Private Matrix Approximation and Geometry of Unitary Orbits

Consider the following optimization problem: Given $n \times n$ matrices $A$ and $\Lambda$, maximize $\langle A, U\Lambda U^*\rangle$ where $U$ varies over the unitary group $\mathrm{U}(n)$. This problem seeks to approximate $A$ by a matrix whose spectrum is the same as $\Lambda$ and, by setting $\Lambda$ to be appropriate diagonal matrices, one can recover matrix approximation problems such as PCA and rank-$k$ approximation. We study the problem of designing differentially private algorithms for this optimization problem in settings where the matrix $A$ is constructed using users' private data. We give efficient and private algorithms that come with upper and lower bounds on the approximation error. Our results unify and improve upon several prior works on private matrix approximation problems. They rely on extensions of packing/covering number bounds for Grassmannians to unitary orbits which should be of independent interest.

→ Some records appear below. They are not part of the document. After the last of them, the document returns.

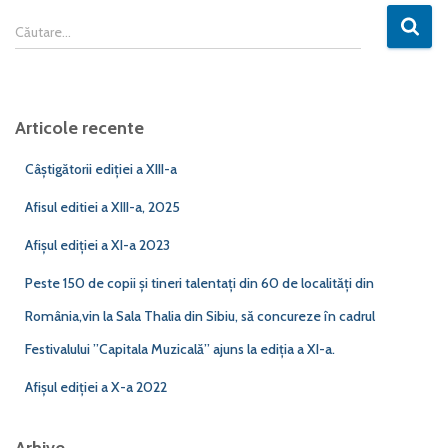
C
Căutare…
a
u
t
ă
Articole recente
d
u
Câştigătorii ediţiei a XIII-a
p
ă
Afisul editiei a XIII-a, 2025
:
Afișul ediției a XI-a 2023
Peste 150 de copii și tineri talentați din 60 de localități din
România,vin la Sala Thalia din Sibiu, să concureze în cadrul
Festivalului ”Capitala Muzicală” ajuns la ediția a XI-a.
Afișul ediției a X-a 2022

Faster Sampling from Log-Concave Distributions over Polytopes via a Soft-Threshold Dikin Walk

We consider the problem of sampling from a $d$-dimensional log-concave distribution $\pi(\theta) \propto e^{-f(\theta)}$ constrained to a polytope $K$ defined by $m$ inequalities. Our main result is a "soft-threshold'' variant of the Dikin walk Markov chain that requires at most $O((md + d L^2 R^2) \times md^{\omega-1}) \log(\frac{w}{\delta}))$ arithmetic operations to sample from $\pi$ within error $\delta>0$ in the total variation distance from a $w$-warm start, where $L$ is the Lipschitz-constant of $f$, $K$ is contained in a ball of radius $R$ and contains a ball of smaller radius $r$, and $\omega$ is the matrix-multiplication constant. When a warm start is not available, it implies an improvement of $\tilde{O}(d^{3.5-\omega})$ arithmetic operations on the previous best bound for sampling from $\pi$ within total variation error $\delta$, which was obtained with the hit-and-run algorithm, in the setting where $K$ is a polytope given by $m=O(d)$ inequalities and $LR = O(\sqrt{d})$. When a warm start is available, our algorithm improves by a factor of $d^2$ arithmetic operations on the best previous bound in this setting, which was obtained for a different version of the Dikin walk algorithm. Plugging our Dikin walk Markov chain into the post-processing algorithm of Mangoubi and Vishnoi (2021), we achieve further improvements in the dependence of the running time for the problem of generating samples from $\pi$ with infinity distance bounds in the special case when $K$ is a polytope.